# [Work to complete]
A – In the Mean Girls article, rewrite the paragraph beginning "Based on Rosalind Wiseman's 2002 book" as a short bulleted list that keeps its main facts.
B – Pick up the Mean Girls article after its final line and keep it going in the same interview style.

# [Text block]
+ + +

Petty in Pink: MEAN GIRLS Co-Directors Samantha Jayne and Arturo Perez Jr. Rally the Plastics for Paramount’s Musical Revival

Photo credit: Jojo Whilden/Paramount, Courtesy of Paramount Pictures

Get in loser, we’re going to the movies. The Barbie boxes may be gone, but there’s another opportunity to parade all things pink and plastic. Two decades after Mean Girls became an integral part of the lexicon, Tina Fey’s cultural phenomenon is back in a vibrant screen adaptation of the Broadway musical. The cautionary tale about the queen bee’s of the high school hive sees its timeless message updated for the TikTok generation thanks to a cue from the musical adaptation of introducing social media to North Shore High. 

Based on Rosalind Wiseman’s 2002 book Queen Bees and Wannabes, the 2004 original film, and the 2018 Broadway show, 2024’s Mean Girls brings the best of each iteration forward for a pitch perfect modern musical take. Tina Fey produces (alongside Lorne Michaels) and returns to write the screenplay as well as reprise her role of Ms. Norbury. Composer Jeff Richmond (Fey’s husband) and lyricist Nell Benjamin return to adapt the stage songs for the screen with a pop flair. Singer, songwriter, and actress Reneé Rapp also reprises her Broadway turn as Regina George and contributes two new songs for the film. 

Only in theaters on January 12th from Paramount Pictures, Mean Girls is co-directed by husband-wife team Samantha Jayne and Arturo Perez Jr. Jayne is the creator of Quarter Life Poetry, a project that began on Instagram and eventually led to a book, which in turn inspired bite-size segments that premiered at Sundance before being picked up as an FX limited series. Perez Jr. was hand-picked by Matt Damon and Ben Affleck in 2015 for HBO’s “Project Greenlight” and is the director behind such music videos as Justin Timberlake’s “Say Something” and Finneas’ “What They’ll Say About Us”. 

Jayne and Perez Jr. began their collaboration concept The Yes Bus as a commitment to truly listening to each other’s ideas while collaborating. It’s a philosophy that seeks deeper connection between collaborators and harvests the ideas that result. In a chat with Boxoffice Pro, Jayne and Perez Jr. dish on co-directing the quotable cult classic’s musical coda and bringing the burn book back to the big screen. 

How did you ride the philosophy of The Yes Bus to North Shore High?

Samantha Jayne: Oh, I love that question!

Arturo Perez Jr.: Everywhere. We did it with everyone. We did The Yes Bus with each one of our collaborators.

Samantha Jayne: At the very beginning, Art and I created Camp Fetch, which was kind of like a Bible and document for ourselves.

+ + +

# [Stored data]
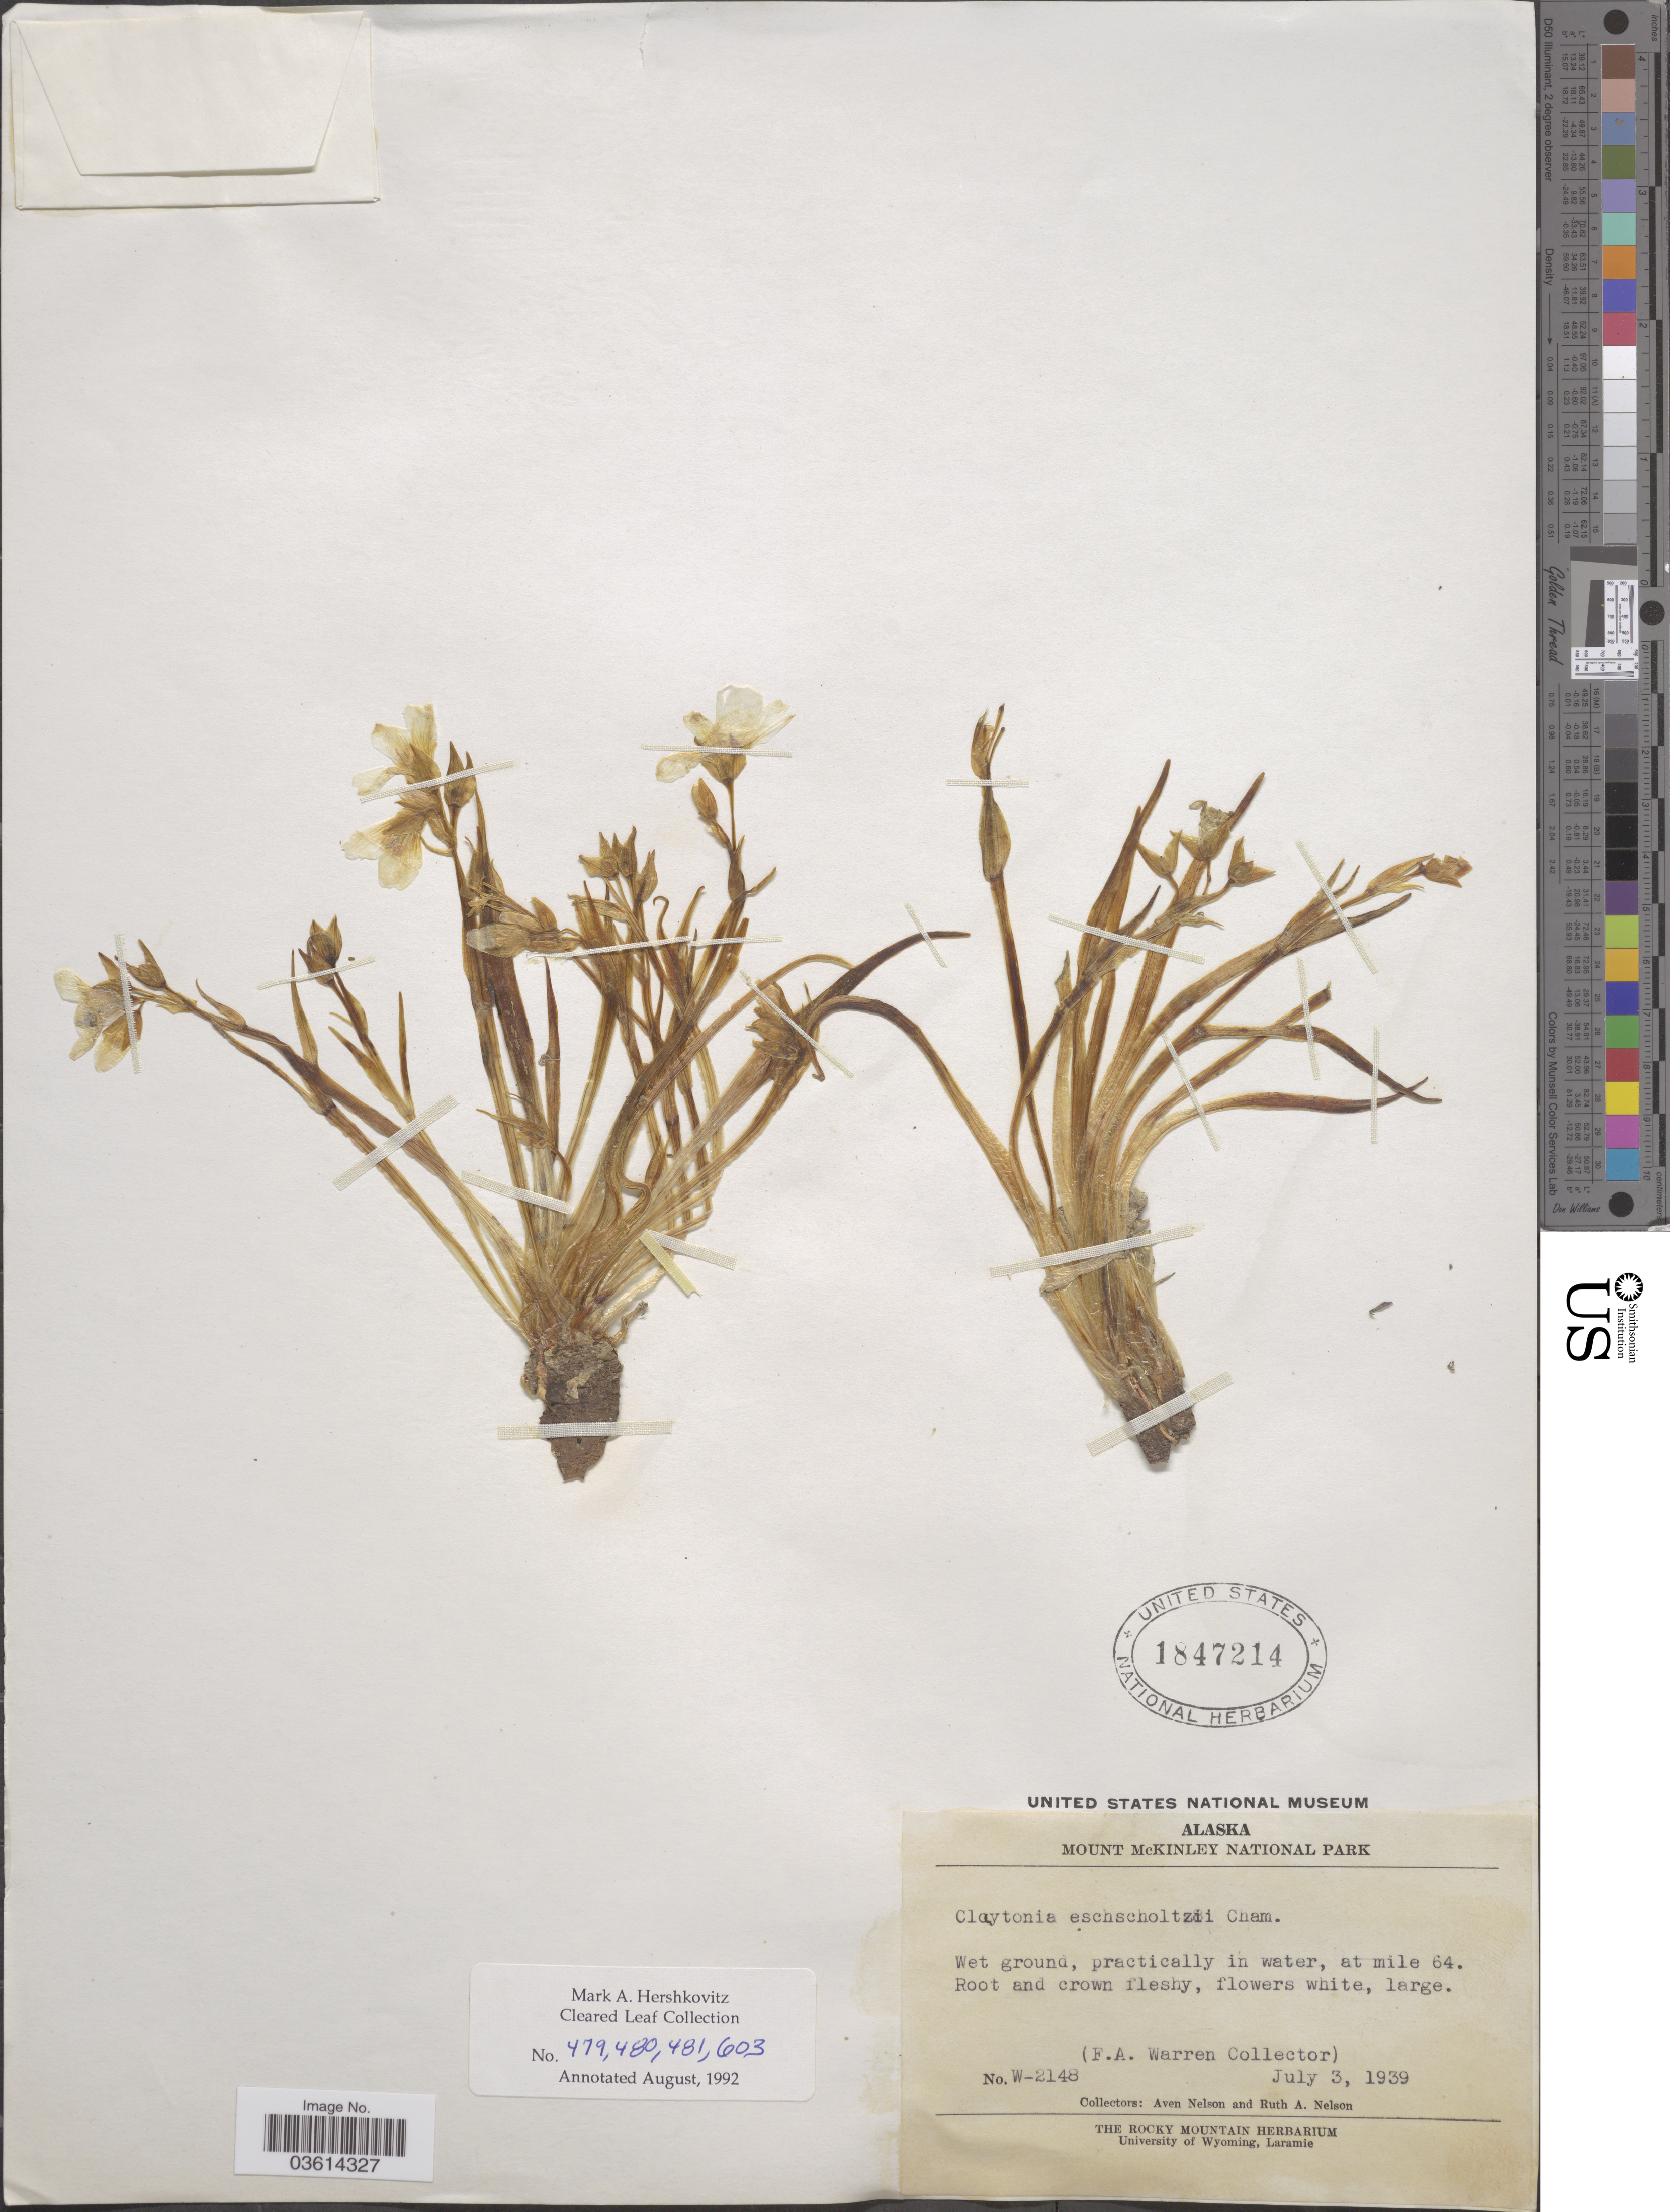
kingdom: Plantae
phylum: Tracheophyta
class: Magnoliopsida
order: Caryophyllales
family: Montiaceae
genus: Claytonia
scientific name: Claytonia acutifolia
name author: Pall. ex Willd.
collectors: F. Warren, A. Nelson & R. A. Nelson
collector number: W-2148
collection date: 1939-07-03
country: United States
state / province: Alaska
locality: At mile 64.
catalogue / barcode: US 1847214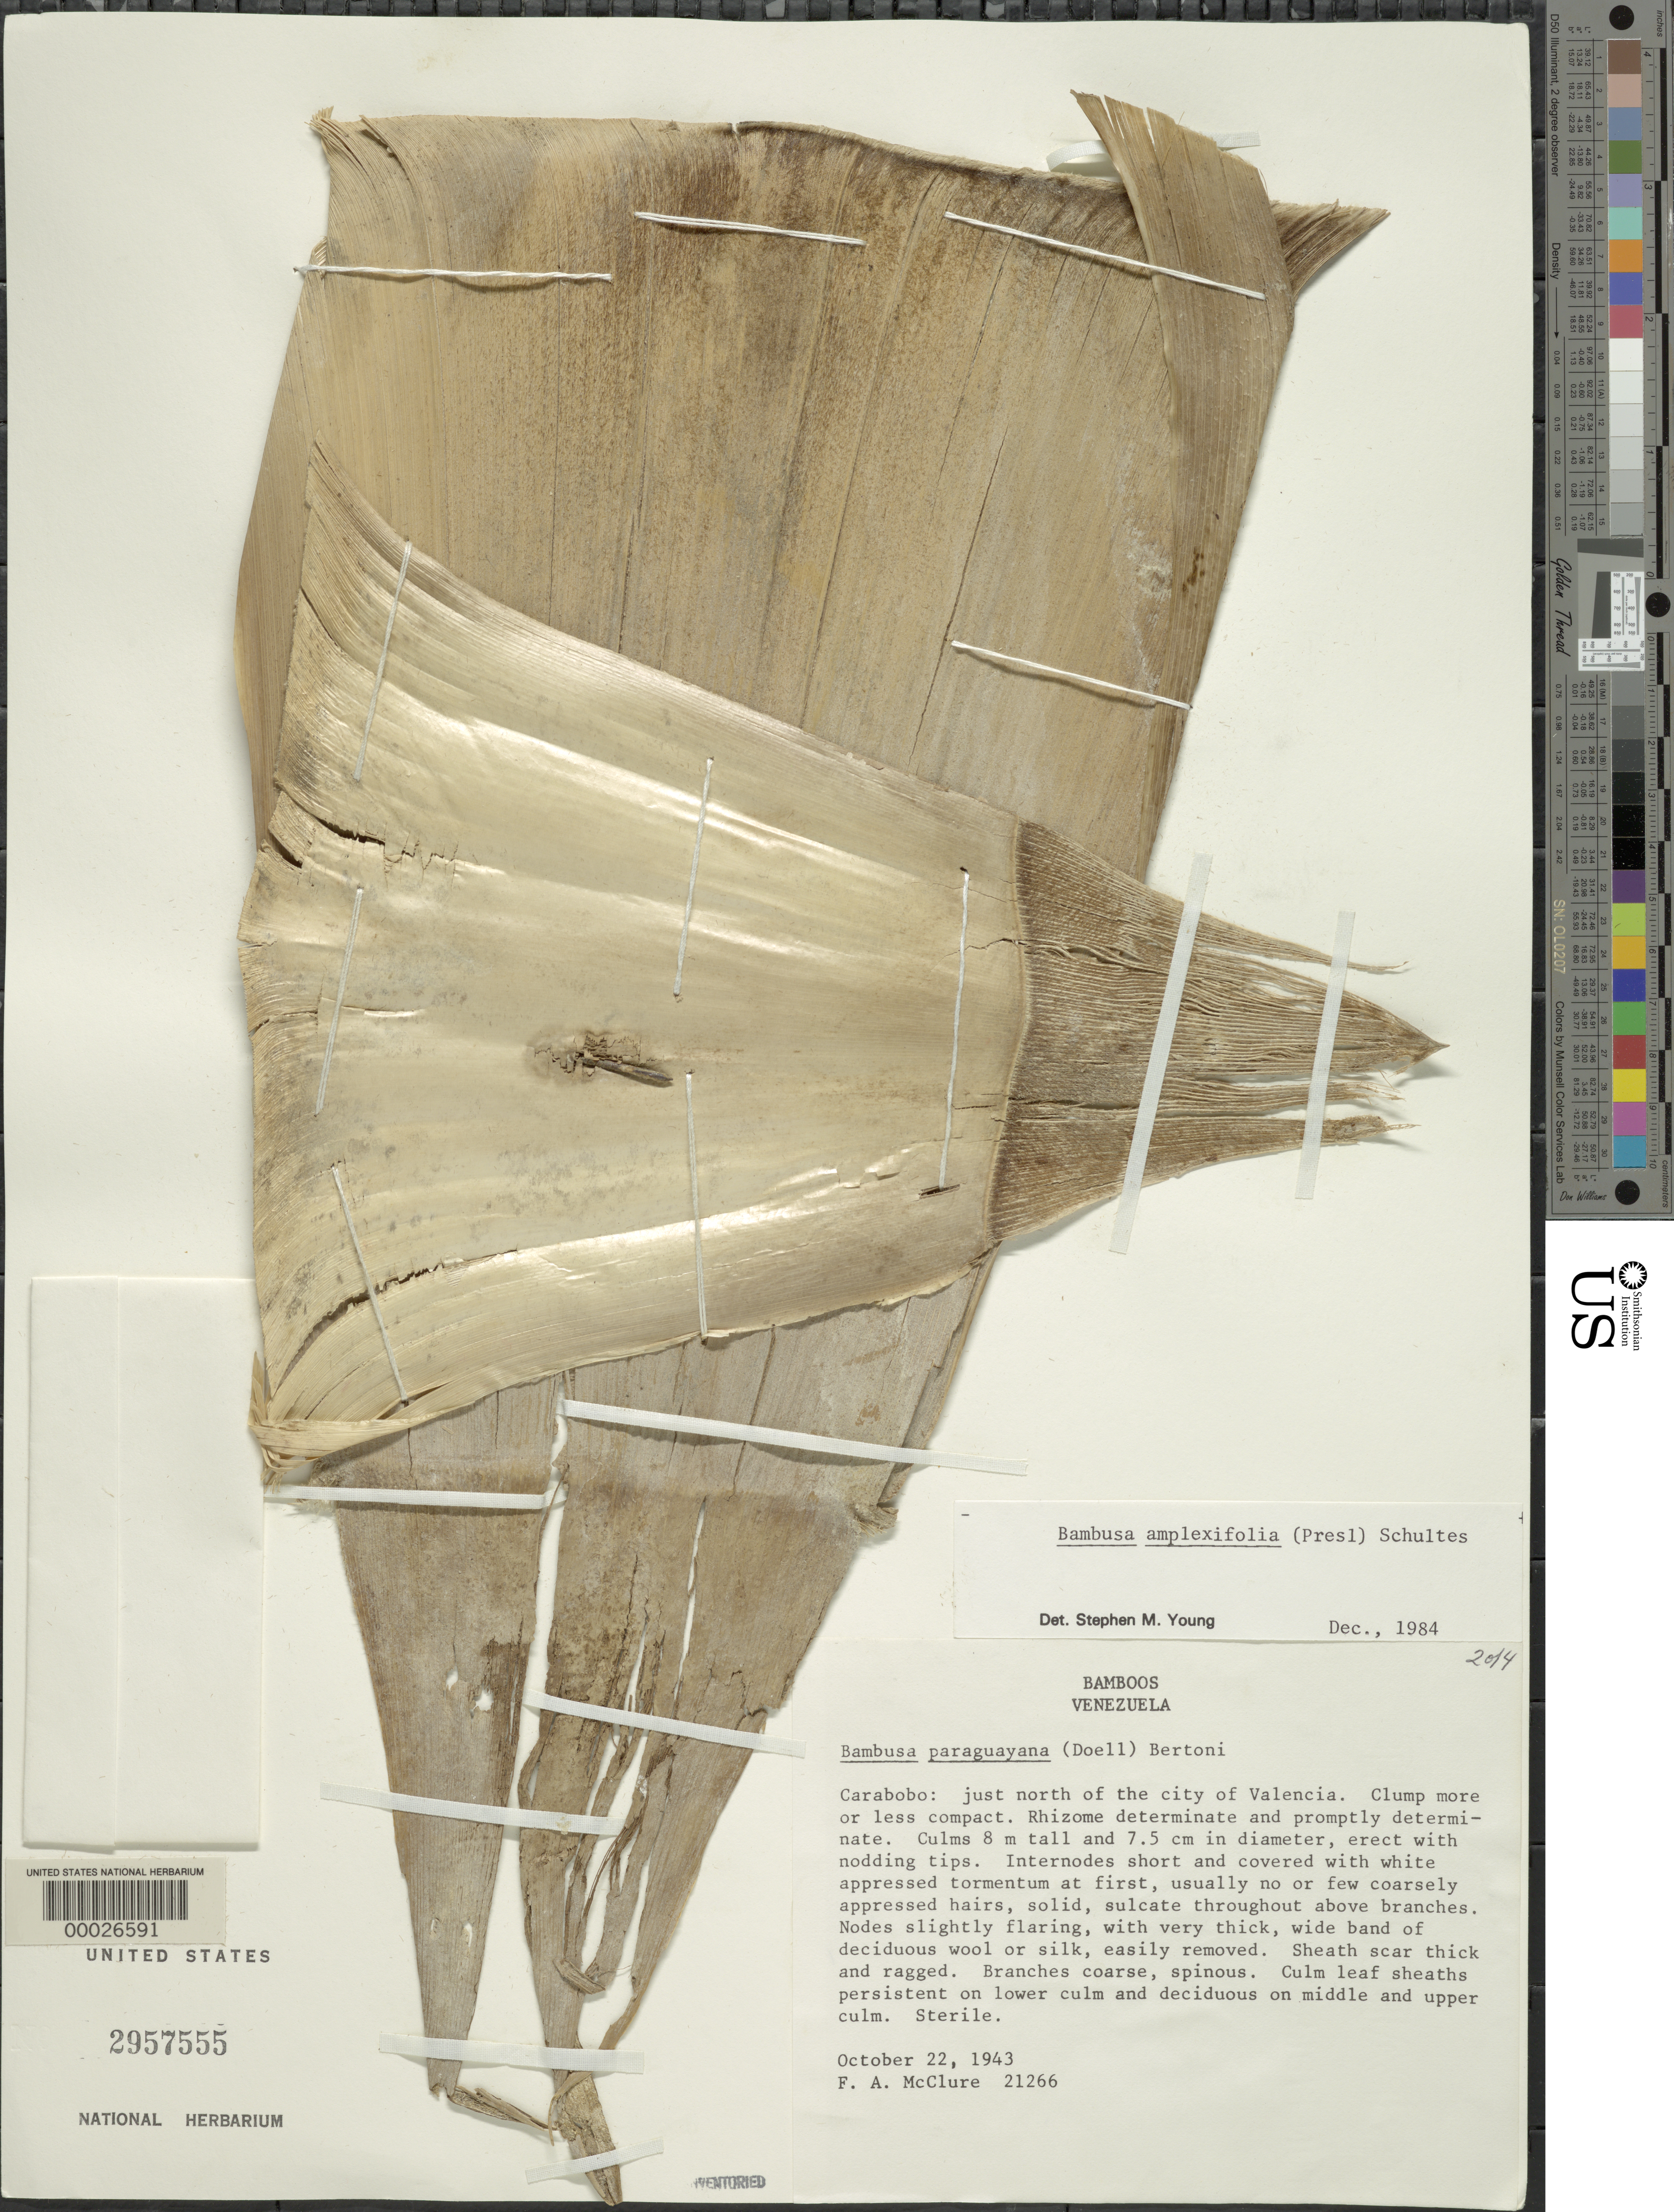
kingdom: Plantae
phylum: Tracheophyta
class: Liliopsida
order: Poales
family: Poaceae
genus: Guadua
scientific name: Guadua amplexifolia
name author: J. Presl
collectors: F. A. McClure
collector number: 21266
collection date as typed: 22 Oct 1943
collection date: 1943-10-22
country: Venezuela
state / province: Carabobo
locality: Valencia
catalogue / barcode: US 2957555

+ + +

# [Task-by-task outputs]
A –
- The 2024 Mean Girls draws on Rosalind Wiseman's 2002 book Queen Bees and Wannabes, the 2004 original film, and the 2018 Broadway show, and carries the best of each into a modern musical.
- Tina Fey produces alongside Lorne Michaels, writes the screenplay, and reprises her role as Ms. Norbury.
- Composer Jeff Richmond, Fey's husband, and lyricist Nell Benjamin return to adapt the stage songs for the screen with a pop flair.
- Reneé Rapp reprises her Broadway role as Regina George and contributes two new songs.

B –
Arturo Perez Jr.: A 200-page document [Laughs.]

Samantha Jayne: We really thought about every approach and everything we wanted to do. We got aligned with it ourselves and then it was a process of exploration, diving in, and feeling what’s right. It has to be in a safe space; you have to be able to say yes…

Arturo Perez Jr.: And listen. Listening is the most important part; fully listening. We all say we listen, but we don’t often fully one-hundred percent listen, and you can get a lot of good stuff there.

Samantha Jayne: Yeah, so we really did that process with each other and then once we had this document at a place where we were happy, we folded in our department heads and they got on The Yes Bus…

Arturo Perez Jr.: We got on their Yes Bus and then we all went on this ride together. I think it turned out okay. It works! [Laughs.]

Samantha Jayne: It was the efforts of a lot of really, incredibly talented, thoughtful people.

It’s few and far between when an audience organically claps at the end of the screening, you can feel the heart and soul in the film.

Samantha Jayne: Oh good!

Arturo Perez Jr.: Thank you so much, we tried so hard!

There’s a shot in the opening of the film that perfectly illustrates the importance of the big screen experience. It’s like stepping into Oz; it pulls the audience in. Last year, Gen Z demonstrated their desire for a theatrical event and you’ve made this film feel like an event. In collaborating with Tina Fey, you not only have the actor and the producer on set, but you also have the writer and the creator of this universe. What was your collaboration like?

Arturo Perez Jr.: She’s cool…

Samantha Jayne: Super cool. I’ve been a super fan since before I can remember. I think what really resonated with me about Mean Girls as a girl is that it felt like it wasn’t preaching down to high schoolers. It felt like it really understood what we were going through and it had that biting, naughty humor that she’s known for—that undercutting that’s so witty and smart. Mean Girls has been her baby for so long. That kind of humor needs to be in this version. Also, it’s about bringing in the feeling of the musical numbers and balancing the comedy with the earnestness of what these characters are going through. It was honestly a really humbling experience working with her and seeing how open and collaborative she was to our ideas, approaches, and adapting this [story] to today’s audience.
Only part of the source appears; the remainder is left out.